Chamber Music by Lawrence Dillon: 1. Furies and Muses (1997); 2. Devotion (1996); & 3. Jests and Tenderness (1998)Jeff Keesecker, bassoon, & the Cassatt String Quartet (1); Ransom Wilson, flute, with members of the Borromeo String Quartet (2); & The Mendelssohn String Quartet (3). Albany Records Troy 513, ©2002, 65:01, $16.95.

In 1985, New Jersey native Lawrence Dillon ( became the youngest composer to earn a doctorate at The Juilliard School. Notes with this collection of his works reveal that “he studied privately with Vincent Persichetti, and in classes with Milton Babbitt, Elliott Carter, David Diamond and Roger Sessions. Upon graduation he was appointed to the Juilliard faculty.”

This CD of delightful and engaging music has multiple connections with North Carolina. Since accepting the position of Assistant Dean at the North Carolina School of the Arts in 1990, he has become Composer in Residence and the conductor of SACE, the NCSA Contemporary Ensemble. The Cassatt String Quartet was in residence at East Carolina University a few seasons ago. The Mendelssohn String Quartet, which has made several Triangle appearances, continues as members of the Artist Faculty of the NCSA, where they perform a series of concerts annually. Founded by Durham’s own virtuoso violinist Nicholas Kitchen and his wife, cellist Yeesun Kim, the Borromeo String Quartet is well-known statewide. The Mary Duke Biddle Foundation, the Winston-Salem Arts Council, the NCSA, and anonymous donors funded this recording.

Even if I had not found the music to be inventive and skillfully scored, I would have been tempted to return to the recording because of the excellence of the engineering. The full range and colors of all the instruments have been ideally captured. Balances between woodwind solos and strings are fine. The composer’s notes about the music are models of their kind, well written and very much to the point.

The composer describes “Furies and Muses” as “a musical juxtaposition of violence and elegance: throughout the piece, aggressive gestures are suddenly transformed into phrases of great delicacy, and vice versa.” The four movements use traditional forms in nontraditional ways. The full range of the bassoon is exploited in this fascinating and imaginative score; at one point it almost sounds like a saxophone.

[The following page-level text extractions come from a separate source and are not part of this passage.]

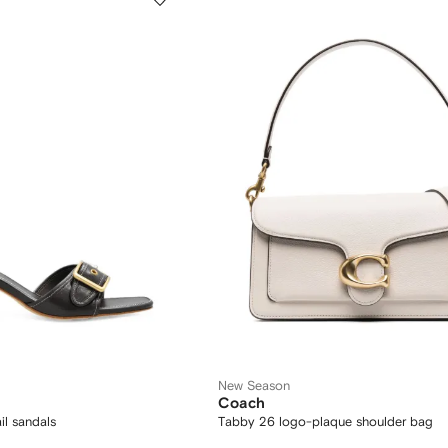
New Season
Coach
il sandals
Tabby 26 logo-plaque shoulder bag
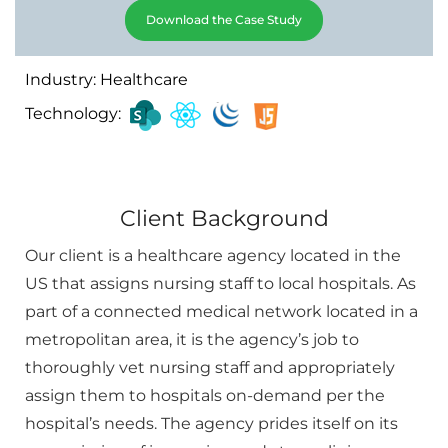
Download the Case Study
Industry: Healthcare
Technology:
Client Background
Our client is a healthcare agency located in the
US that assigns nursing staff to local hospitals. As
part of a connected medical network located in a
metropolitan area, it is the agency’s job to
thoroughly vet nursing staff and appropriately
assign them to hospitals on-demand per the
hospital’s needs. The agency prides itself on its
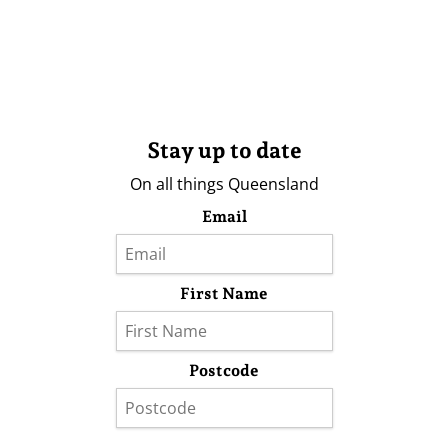
Stay up to date
On all things Queensland
Email
First Name
Postcode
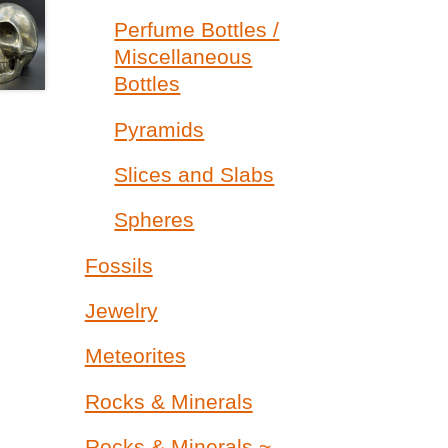
Perfume Bottles /
Miscellaneous
Bottles
Pyramids
Slices and Slabs
Spheres
Fossils
Jewelry
Meteorites
Rocks & Minerals
Rocks & Minerals ~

Dillon uses the “Medieval clausula form (a type of variation in which the melody is intertwined with fragments of itself) in the single movement… ‘Devotion.'” Flutist Ransom Wilson states the theme with “three increasingly fervent variations” while the “three string instruments, playing the intertwining fragments, are muted and bowing over the fingerboards throughout.” Joining Wilson are violinist Kitchen, violist Mai Motobuchi, and cellist Kim. This is a lovely and haunting work.

Dillon describes “Jests and Tenderness” as “a meditation on the Classical scherzo.” The form was used often by Classical and Romantic composers to “play jokes on the listener, on other composers or even on the performers.” To bolster his purpose, the composer draws upon the anthropological and psychological roots of humor and the multilevel and contradictory functions it can have. The first movement satirizes both “the abrasive monotony of contemporary popular music” and the “elitist pretensions of the current classical music scene.” The second movement, a typical scherzo, has “edgy harmonics and odd phrasing.” A brief vigorous fugue leads directly into the extensive final nocturne.

None of the music on this disc is dry or academic; the CD repays frequent listening. These works ought to be given repeated live performances. It would be wonderful if all new music received such meticulous care as these three quartets and the soloists invest in Dillon’s scores. It would be wonderful, too, if all new music were as worthy of such attention as these three compositions!